Activity:
Each line of the data below must be given again exactly as written.

Input material:
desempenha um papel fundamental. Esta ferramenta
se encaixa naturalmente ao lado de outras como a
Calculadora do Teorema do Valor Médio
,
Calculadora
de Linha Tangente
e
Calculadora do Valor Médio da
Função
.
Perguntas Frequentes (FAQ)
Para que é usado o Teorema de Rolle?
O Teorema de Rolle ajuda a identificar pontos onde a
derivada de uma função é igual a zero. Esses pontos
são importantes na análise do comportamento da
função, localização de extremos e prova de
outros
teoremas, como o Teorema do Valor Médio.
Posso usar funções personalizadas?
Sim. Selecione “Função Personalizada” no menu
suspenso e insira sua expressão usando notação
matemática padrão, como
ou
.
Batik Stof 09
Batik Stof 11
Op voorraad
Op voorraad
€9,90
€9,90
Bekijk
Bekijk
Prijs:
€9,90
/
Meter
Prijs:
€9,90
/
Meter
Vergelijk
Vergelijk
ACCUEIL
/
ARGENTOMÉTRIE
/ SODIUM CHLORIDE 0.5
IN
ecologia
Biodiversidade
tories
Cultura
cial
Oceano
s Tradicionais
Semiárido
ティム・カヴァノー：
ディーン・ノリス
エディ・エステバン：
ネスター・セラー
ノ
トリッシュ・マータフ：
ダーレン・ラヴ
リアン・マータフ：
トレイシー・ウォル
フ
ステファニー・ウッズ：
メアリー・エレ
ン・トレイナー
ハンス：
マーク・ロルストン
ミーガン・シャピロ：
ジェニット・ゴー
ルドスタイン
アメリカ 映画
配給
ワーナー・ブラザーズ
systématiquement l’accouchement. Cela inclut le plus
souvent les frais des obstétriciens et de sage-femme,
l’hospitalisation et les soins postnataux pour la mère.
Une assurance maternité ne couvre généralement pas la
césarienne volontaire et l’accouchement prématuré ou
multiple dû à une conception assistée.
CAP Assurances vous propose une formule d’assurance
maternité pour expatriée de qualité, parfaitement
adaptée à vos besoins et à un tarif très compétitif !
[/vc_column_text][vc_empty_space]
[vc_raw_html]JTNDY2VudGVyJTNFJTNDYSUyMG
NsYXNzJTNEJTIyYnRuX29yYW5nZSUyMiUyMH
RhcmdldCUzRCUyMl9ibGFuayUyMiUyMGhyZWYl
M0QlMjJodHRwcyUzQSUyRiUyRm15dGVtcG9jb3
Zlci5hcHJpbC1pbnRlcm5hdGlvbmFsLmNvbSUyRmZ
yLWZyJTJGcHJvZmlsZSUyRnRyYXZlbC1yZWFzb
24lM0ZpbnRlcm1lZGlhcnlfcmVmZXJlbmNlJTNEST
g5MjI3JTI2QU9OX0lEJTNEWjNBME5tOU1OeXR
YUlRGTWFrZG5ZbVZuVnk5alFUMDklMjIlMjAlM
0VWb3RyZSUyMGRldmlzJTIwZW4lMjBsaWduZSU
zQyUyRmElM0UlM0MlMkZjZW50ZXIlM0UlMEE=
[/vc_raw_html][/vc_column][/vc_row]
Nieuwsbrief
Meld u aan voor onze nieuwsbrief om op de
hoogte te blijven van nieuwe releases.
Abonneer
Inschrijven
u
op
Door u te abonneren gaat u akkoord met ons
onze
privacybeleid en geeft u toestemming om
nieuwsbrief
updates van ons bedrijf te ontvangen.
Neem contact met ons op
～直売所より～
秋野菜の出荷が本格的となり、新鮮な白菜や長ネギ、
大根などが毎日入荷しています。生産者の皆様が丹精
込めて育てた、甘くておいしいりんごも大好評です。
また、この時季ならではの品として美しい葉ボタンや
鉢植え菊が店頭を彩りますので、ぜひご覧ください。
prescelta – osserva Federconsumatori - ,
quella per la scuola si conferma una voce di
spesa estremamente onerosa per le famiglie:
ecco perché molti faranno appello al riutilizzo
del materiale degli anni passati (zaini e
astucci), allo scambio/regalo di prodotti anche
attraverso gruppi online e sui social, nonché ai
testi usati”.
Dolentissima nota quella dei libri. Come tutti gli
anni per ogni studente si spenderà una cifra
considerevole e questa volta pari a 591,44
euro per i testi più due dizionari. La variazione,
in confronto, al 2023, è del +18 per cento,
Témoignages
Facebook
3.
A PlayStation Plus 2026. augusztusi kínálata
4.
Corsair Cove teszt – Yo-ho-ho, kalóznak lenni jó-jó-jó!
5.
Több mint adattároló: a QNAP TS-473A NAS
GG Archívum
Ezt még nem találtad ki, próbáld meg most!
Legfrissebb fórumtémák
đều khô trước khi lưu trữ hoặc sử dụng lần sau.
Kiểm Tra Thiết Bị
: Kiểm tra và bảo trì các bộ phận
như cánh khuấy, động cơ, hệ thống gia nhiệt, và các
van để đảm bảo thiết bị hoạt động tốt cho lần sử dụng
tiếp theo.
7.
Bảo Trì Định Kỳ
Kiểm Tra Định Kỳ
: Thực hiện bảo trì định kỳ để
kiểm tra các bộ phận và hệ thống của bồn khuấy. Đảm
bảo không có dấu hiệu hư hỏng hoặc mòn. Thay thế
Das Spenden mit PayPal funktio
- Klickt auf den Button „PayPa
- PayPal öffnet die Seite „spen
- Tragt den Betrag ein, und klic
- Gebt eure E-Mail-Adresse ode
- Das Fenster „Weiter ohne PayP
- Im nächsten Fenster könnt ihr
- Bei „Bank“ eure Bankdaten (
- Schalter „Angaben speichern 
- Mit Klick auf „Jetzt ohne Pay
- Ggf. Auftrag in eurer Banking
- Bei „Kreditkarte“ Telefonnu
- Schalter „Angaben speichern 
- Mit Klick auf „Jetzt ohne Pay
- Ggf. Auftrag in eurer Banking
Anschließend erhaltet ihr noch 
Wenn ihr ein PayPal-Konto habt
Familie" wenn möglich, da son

Task response:
desempenha um papel fundamental. Esta ferramenta
se encaixa naturalmente ao lado de outras como a
Calculadora do Teorema do Valor Médio
,
Calculadora
de Linha Tangente
e
Calculadora do Valor Médio da
Função
.
Perguntas Frequentes (FAQ)
Para que é usado o Teorema de Rolle?
O Teorema de Rolle ajuda a identificar pontos onde a
derivada de uma função é igual a zero. Esses pontos
são importantes na análise do comportamento da
função, localização de extremos e prova de
outros
teoremas, como o Teorema do Valor Médio.
Posso usar funções personalizadas?
Sim. Selecione “Função Personalizada” no menu
suspenso e insira sua expressão usando notação
matemática padrão, como
ou
.
Batik Stof 09
Batik Stof 11
Op voorraad
Op voorraad
€9,90
€9,90
Bekijk
Bekijk
Prijs:
€9,90
/
Meter
Prijs:
€9,90
/
Meter
Vergelijk
Vergelijk
ACCUEIL
/
ARGENTOMÉTRIE
/ SODIUM CHLORIDE 0.5
IN
ecologia
Biodiversidade
tories
Cultura
cial
Oceano
s Tradicionais
Semiárido
ティム・カヴァノー：
ディーン・ノリス
エディ・エステバン：
ネスター・セラー
ノ
トリッシュ・マータフ：
ダーレン・ラヴ
リアン・マータフ：
トレイシー・ウォル
フ
ステファニー・ウッズ：
メアリー・エレ
ン・トレイナー
ハンス：
マーク・ロルストン
ミーガン・シャピロ：
ジェニット・ゴー
ルドスタイン
アメリカ 映画
配給
ワーナー・ブラザーズ
systématiquement l’accouchement. Cela inclut le plus
souvent les frais des obstétriciens et de sage-femme,
l’hospitalisation et les soins postnataux pour la mère.
Une assurance maternité ne couvre généralement pas la
césarienne volontaire et l’accouchement prématuré ou
multiple dû à une conception assistée.
CAP Assurances vous propose une formule d’assurance
maternité pour expatriée de qualité, parfaitement
adaptée à vos besoins et à un tarif très compétitif !
[/vc_column_text][vc_empty_space]
[vc_raw_html]JTNDY2VudGVyJTNFJTNDYSUyMG
NsYXNzJTNEJTIyYnRuX29yYW5nZSUyMiUyMH
RhcmdldCUzRCUyMl9ibGFuayUyMiUyMGhyZWYl
M0QlMjJodHRwcyUzQSUyRiUyRm15dGVtcG9jb3
Zlci5hcHJpbC1pbnRlcm5hdGlvbmFsLmNvbSUyRmZ
yLWZyJTJGcHJvZmlsZSUyRnRyYXZlbC1yZWFzb
24lM0ZpbnRlcm1lZGlhcnlfcmVmZXJlbmNlJTNEST
g5MjI3JTI2QU9OX0lEJTNEWjNBME5tOU1OeXR
YUlRGTWFrZG5ZbVZuVnk5alFUMDklMjIlMjAlM
0VWb3RyZSUyMGRldmlzJTIwZW4lMjBsaWduZSU
zQyUyRmElM0UlM0MlMkZjZW50ZXIlM0UlMEE=
[/vc_raw_html][/vc_column][/vc_row]
Nieuwsbrief
Meld u aan voor onze nieuwsbrief om op de
hoogte te blijven van nieuwe releases.
Abonneer
Inschrijven
u
op
Door u te abonneren gaat u akkoord met ons
onze
privacybeleid en geeft u toestemming om
nieuwsbrief
updates van ons bedrijf te ontvangen.
Neem contact met ons op
～直売所より～
秋野菜の出荷が本格的となり、新鮮な白菜や長ネギ、
大根などが毎日入荷しています。生産者の皆様が丹精
込めて育てた、甘くておいしいりんごも大好評です。
また、この時季ならではの品として美しい葉ボタンや
鉢植え菊が店頭を彩りますので、ぜひご覧ください。
prescelta – osserva Federconsumatori - ,
quella per la scuola si conferma una voce di
spesa estremamente onerosa per le famiglie:
ecco perché molti faranno appello al riutilizzo
del materiale degli anni passati (zaini e
astucci), allo scambio/regalo di prodotti anche
attraverso gruppi online e sui social, nonché ai
testi usati”.
Dolentissima nota quella dei libri. Come tutti gli
anni per ogni studente si spenderà una cifra
considerevole e questa volta pari a 591,44
euro per i testi più due dizionari. La variazione,
in confronto, al 2023, è del +18 per cento,
Témoignages
Facebook
3.
A PlayStation Plus 2026. augusztusi kínálata
4.
Corsair Cove teszt – Yo-ho-ho, kalóznak lenni jó-jó-jó!
5.
Több mint adattároló: a QNAP TS-473A NAS
GG Archívum
Ezt még nem találtad ki, próbáld meg most!
Legfrissebb fórumtémák
đều khô trước khi lưu trữ hoặc sử dụng lần sau.
Kiểm Tra Thiết Bị
: Kiểm tra và bảo trì các bộ phận
như cánh khuấy, động cơ, hệ thống gia nhiệt, và các
van để đảm bảo thiết bị hoạt động tốt cho lần sử dụng
tiếp theo.
7.
Bảo Trì Định Kỳ
Kiểm Tra Định Kỳ
: Thực hiện bảo trì định kỳ để
kiểm tra các bộ phận và hệ thống của bồn khuấy. Đảm
bảo không có dấu hiệu hư hỏng hoặc mòn. Thay thế
Das Spenden mit PayPal funktio
- Klickt auf den Button „PayPa
- PayPal öffnet die Seite „spen
- Tragt den Betrag ein, und klic
- Gebt eure E-Mail-Adresse ode
- Das Fenster „Weiter ohne PayP
- Im nächsten Fenster könnt ihr
- Bei „Bank“ eure Bankdaten (
- Schalter „Angaben speichern 
- Mit Klick auf „Jetzt ohne Pay
- Ggf. Auftrag in eurer Banking
- Bei „Kreditkarte“ Telefonnu
- Schalter „Angaben speichern 
- Mit Klick auf „Jetzt ohne Pay
- Ggf. Auftrag in eurer Banking
Anschließend erhaltet ihr noch 
Wenn ihr ein PayPal-Konto habt
Familie" wenn möglich, da son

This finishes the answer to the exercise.